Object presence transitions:
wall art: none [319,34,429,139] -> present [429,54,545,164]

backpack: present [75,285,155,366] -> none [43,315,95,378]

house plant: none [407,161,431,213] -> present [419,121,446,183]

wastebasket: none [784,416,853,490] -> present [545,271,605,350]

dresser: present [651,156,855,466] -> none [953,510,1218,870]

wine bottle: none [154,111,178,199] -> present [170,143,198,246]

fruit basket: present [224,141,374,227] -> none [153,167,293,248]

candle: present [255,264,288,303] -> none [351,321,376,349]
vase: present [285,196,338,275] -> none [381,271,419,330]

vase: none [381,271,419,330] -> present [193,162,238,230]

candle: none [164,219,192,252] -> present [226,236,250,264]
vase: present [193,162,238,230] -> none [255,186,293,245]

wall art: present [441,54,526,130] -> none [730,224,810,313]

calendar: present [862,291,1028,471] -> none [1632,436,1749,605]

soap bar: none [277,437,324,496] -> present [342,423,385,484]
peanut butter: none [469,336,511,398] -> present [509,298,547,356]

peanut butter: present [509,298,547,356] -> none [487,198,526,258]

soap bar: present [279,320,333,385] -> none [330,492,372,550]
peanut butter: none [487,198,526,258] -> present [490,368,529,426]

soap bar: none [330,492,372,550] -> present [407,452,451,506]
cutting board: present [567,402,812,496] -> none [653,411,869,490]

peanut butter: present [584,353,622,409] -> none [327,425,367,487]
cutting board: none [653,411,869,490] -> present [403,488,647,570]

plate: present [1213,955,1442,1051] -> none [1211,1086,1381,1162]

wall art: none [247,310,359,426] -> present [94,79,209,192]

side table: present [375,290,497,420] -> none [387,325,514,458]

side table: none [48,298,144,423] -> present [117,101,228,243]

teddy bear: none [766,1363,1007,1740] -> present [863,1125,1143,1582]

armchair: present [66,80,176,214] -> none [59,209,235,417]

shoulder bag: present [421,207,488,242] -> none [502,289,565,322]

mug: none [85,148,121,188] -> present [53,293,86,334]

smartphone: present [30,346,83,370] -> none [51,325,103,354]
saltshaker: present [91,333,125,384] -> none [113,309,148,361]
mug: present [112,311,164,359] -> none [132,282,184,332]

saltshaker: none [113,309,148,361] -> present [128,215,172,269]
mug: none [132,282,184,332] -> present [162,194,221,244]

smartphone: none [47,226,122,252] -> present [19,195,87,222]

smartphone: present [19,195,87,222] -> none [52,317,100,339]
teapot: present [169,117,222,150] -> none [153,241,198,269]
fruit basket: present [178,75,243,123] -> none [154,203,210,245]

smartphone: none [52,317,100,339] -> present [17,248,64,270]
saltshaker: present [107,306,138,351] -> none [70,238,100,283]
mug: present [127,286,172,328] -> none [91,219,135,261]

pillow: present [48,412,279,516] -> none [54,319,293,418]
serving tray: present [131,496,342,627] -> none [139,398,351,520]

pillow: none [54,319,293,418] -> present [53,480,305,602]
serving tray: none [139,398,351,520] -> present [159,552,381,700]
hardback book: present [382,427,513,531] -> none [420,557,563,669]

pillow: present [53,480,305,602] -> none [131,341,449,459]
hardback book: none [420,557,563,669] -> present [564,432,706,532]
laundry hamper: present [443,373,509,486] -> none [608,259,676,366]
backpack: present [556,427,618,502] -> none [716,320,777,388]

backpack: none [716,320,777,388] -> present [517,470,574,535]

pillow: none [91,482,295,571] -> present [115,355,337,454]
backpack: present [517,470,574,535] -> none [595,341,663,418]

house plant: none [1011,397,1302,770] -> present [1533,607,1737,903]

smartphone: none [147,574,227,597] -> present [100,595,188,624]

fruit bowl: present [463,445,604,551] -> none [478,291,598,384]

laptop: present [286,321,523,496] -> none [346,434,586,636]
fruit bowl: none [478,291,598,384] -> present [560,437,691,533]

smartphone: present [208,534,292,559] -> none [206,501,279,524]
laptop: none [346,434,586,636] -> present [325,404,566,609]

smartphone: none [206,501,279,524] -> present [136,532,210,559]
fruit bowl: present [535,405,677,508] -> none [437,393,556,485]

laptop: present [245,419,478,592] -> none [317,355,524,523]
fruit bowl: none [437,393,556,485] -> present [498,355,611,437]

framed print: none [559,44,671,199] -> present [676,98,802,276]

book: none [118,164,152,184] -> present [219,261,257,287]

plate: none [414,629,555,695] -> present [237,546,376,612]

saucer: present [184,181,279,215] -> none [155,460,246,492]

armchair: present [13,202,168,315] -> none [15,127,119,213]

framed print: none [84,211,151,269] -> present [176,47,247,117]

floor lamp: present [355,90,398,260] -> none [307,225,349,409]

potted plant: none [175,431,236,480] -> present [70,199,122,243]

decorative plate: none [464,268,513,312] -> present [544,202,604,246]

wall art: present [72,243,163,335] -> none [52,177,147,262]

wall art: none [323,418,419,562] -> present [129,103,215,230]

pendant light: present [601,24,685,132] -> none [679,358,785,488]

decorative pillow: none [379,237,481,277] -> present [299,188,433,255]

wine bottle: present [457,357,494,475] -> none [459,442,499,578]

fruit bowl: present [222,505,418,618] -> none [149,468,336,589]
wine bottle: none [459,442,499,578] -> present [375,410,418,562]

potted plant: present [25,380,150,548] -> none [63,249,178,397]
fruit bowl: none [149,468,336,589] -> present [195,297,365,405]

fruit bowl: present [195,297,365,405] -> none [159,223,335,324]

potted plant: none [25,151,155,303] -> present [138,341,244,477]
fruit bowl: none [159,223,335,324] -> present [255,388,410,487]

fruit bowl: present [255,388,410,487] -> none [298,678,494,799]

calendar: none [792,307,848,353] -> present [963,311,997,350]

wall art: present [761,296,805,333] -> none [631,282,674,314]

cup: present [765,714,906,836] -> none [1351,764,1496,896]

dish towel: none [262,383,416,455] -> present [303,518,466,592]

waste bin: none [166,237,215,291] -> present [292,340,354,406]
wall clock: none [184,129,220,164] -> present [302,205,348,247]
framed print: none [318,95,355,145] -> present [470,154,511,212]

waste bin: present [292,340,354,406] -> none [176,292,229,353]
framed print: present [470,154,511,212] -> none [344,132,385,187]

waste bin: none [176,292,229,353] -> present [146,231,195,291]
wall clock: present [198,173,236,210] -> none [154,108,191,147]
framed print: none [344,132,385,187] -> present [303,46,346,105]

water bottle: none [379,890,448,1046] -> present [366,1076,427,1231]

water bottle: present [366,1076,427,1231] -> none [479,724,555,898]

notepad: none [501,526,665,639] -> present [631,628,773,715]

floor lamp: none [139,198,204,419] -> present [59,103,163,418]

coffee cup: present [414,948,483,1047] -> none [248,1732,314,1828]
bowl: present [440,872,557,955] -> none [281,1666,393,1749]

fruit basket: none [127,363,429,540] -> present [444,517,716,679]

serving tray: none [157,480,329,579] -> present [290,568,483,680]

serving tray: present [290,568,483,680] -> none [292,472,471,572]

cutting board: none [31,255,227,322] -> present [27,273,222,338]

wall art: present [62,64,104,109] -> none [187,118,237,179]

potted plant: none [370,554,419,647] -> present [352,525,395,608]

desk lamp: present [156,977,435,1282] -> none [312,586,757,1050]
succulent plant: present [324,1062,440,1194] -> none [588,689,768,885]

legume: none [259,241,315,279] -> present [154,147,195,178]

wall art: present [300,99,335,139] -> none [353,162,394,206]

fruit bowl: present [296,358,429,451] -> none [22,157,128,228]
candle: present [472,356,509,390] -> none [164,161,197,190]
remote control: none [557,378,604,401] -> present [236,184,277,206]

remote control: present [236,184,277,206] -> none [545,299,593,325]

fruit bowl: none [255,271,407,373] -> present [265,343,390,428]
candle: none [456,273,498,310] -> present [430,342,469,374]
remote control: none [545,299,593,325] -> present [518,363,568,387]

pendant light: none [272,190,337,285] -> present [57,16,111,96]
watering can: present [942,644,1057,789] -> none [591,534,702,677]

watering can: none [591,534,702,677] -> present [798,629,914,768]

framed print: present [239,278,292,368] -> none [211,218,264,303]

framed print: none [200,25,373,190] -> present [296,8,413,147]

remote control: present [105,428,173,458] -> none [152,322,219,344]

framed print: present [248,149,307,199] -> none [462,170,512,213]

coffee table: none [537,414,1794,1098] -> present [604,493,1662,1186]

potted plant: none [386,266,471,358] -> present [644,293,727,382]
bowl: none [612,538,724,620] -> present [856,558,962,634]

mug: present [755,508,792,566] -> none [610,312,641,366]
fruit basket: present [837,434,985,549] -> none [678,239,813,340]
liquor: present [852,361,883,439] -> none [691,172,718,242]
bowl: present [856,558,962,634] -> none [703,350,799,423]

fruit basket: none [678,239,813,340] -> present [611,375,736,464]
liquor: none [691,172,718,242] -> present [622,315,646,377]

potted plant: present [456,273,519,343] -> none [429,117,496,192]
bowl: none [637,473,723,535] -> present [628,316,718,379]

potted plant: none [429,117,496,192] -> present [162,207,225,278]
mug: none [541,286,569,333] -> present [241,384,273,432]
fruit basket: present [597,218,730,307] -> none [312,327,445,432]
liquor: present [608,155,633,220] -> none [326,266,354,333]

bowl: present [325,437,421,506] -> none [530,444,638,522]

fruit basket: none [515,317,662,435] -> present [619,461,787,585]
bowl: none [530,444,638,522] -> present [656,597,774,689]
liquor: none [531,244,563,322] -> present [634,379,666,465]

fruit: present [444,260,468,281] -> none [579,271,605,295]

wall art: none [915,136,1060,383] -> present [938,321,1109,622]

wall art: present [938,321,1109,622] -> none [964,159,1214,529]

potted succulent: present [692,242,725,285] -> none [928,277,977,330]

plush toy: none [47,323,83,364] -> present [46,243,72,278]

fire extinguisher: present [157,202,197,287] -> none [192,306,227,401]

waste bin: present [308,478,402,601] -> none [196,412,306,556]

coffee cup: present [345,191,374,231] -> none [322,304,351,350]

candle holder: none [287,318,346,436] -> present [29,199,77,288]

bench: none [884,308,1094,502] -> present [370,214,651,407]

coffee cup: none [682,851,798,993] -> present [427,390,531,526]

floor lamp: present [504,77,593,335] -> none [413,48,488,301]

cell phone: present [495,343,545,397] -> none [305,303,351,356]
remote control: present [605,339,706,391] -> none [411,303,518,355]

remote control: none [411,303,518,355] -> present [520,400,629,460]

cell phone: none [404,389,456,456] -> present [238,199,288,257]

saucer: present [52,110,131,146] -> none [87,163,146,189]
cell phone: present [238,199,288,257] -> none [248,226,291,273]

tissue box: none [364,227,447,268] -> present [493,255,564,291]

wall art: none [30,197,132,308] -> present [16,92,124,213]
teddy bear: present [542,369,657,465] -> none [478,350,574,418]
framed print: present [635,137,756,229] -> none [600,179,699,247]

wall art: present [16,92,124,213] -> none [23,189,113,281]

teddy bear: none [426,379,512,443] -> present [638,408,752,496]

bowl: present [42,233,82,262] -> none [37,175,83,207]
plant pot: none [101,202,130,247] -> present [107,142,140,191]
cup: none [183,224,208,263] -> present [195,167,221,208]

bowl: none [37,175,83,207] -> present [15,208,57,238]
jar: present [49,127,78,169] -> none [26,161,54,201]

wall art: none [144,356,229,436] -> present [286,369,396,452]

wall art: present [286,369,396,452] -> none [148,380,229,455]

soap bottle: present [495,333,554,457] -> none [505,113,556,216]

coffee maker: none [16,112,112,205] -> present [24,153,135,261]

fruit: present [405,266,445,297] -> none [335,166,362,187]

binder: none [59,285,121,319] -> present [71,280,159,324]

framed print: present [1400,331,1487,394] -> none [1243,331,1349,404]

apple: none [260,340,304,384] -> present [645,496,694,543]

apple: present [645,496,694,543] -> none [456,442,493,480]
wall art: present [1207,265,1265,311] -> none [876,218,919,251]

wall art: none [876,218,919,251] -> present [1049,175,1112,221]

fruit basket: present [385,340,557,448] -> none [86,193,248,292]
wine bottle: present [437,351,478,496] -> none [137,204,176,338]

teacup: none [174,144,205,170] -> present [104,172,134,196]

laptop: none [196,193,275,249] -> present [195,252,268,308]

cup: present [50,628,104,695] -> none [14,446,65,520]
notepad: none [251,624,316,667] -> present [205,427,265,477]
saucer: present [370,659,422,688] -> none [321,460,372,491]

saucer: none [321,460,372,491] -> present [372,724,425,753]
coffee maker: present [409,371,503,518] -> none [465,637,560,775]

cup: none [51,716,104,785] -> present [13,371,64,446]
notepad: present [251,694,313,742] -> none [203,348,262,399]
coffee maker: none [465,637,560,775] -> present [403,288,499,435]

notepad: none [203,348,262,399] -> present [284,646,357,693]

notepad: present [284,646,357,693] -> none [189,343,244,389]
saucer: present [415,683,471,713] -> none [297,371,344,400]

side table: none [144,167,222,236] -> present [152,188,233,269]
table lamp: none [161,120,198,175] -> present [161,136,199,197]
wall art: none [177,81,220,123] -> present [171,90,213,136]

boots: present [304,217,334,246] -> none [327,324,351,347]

REQUIRED ACTION:
Begin with the line above that has "floor lamp: present [355,90,398,260]" and continue through the line that has "wine bottle: none [459,442,499,578]", setting each one down exactly. Stop there.

RESPONSE BOX:
floor lamp: present [355,90,398,260] -> none [307,225,349,409]

potted plant: none [175,431,236,480] -> present [70,199,122,243]

decorative plate: none [464,268,513,312] -> present [544,202,604,246]

wall art: present [72,243,163,335] -> none [52,177,147,262]

wall art: none [323,418,419,562] -> present [129,103,215,230]

pendant light: present [601,24,685,132] -> none [679,358,785,488]

decorative pillow: none [379,237,481,277] -> present [299,188,433,255]

wine bottle: present [457,357,494,475] -> none [459,442,499,578]

fruit bowl: present [222,505,418,618] -> none [149,468,336,589]
wine bottle: none [459,442,499,578] -> present [375,410,418,562]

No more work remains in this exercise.